Beyond 46in, it became increasingly hard to find a plastic surgeon willing to take on the job. A couple of years ago, Vigne described the operation that made her a monstrous 54G. “I calculated the volume, the diameter, I drew up the plans and I took them to a guy I know who designs fuselage moulds for the aeronautics industry,” he said.

“The designer made the moulds, and I gave them to a prosthetics maker who produced the empty silicone implants. It took a long, long time to find a surgeon willing to perform the operation. He removed the old implants and replaced them with the new. Each one was filled with two litres of serum. A bit later we increased it to three.”

Ferrari insisted she was happy with the changes that were made to her body. “Having a big bust comforts me,” she told yet another French interviewer. “It makes me more sure of myself. I’m like a transvestite – I’ve created a femininity that’s completely artificial. But I’d like to have even bigger breasts. I can’t because there are medical problems – you can’t stretch the skin any more.”

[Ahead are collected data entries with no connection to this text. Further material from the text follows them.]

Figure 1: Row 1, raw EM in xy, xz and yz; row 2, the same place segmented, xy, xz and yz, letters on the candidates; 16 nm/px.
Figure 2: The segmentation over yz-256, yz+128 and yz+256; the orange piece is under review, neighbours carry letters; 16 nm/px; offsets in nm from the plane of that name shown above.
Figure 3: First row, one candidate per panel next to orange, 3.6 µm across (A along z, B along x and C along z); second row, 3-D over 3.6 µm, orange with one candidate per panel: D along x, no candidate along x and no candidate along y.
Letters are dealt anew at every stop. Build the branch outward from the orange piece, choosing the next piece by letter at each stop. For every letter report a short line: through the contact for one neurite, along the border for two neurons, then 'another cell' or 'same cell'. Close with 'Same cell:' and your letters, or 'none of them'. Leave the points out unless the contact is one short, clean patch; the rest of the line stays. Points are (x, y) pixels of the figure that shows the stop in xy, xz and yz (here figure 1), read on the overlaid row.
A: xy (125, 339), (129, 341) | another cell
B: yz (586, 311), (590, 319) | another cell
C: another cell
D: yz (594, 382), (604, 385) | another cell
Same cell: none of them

It frightened her, she said, to think of herself as skin, bone and blood. She wore a ring on every finger and dozens of bracelets and bangles; she painted her long fingernails pink. Her skin was the one thing she couldn’t change, so she covered it with jewellery and makeup. If she didn’t, she would have anxiety attacks, feeling, she said, that she was suddenly back with her old face.

And, of course, none of it worked. Ferrari became completely estranged from her family and had not spoken to them for years at the time of her death. “Every time they saw me, my parents told me to get my breasts shrunk and take off my rings and cut my high heels down,” she said. “When someone tells me something like that, I just want to die.”

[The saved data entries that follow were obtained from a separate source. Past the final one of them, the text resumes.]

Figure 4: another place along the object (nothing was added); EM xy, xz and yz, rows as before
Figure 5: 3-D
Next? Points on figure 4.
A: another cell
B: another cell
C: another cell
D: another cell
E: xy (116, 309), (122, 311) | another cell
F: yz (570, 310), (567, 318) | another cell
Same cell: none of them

Without meeting her, psychologists said Lolo probably suffered from the rare condition of dysmorphophobia – an irrational conviction that one’s body is repulsive. Once embarked on that path, says a Paris psychiatrist, Francois Chauchot, there is no going back.

“It’s a vicious downward spiral,” he says. “It will never end, because no amount of operations will ever be enough to put the body right. Exterior appearance counts for more than personality; there’s no distance any more. And when one more frustration appears, these people collapse easily – to the point, certainly, of suicide.”

Ferrari’s progressive metamorphosis into a grotesquely proportioned inflatable doll looks like a long slow suicide. Vigne, who initially insisted she did not take her own life, now says Ferrari visited an undertaker before she died, chose a white coffin, and specified that she should be buried with her favourite teddy bear.

“She wanted to be a star,” he says, “but she couldn’t bear living. She often said she’d kill herself if I wasn’t there, and a few times she tried.” But further than that he will not go. Nor will any of the other men who, despite all the signs that something here was dreadfully, horribly wrong, helped Eve to become Lolo, fuelled her fears and made money out of her malaise.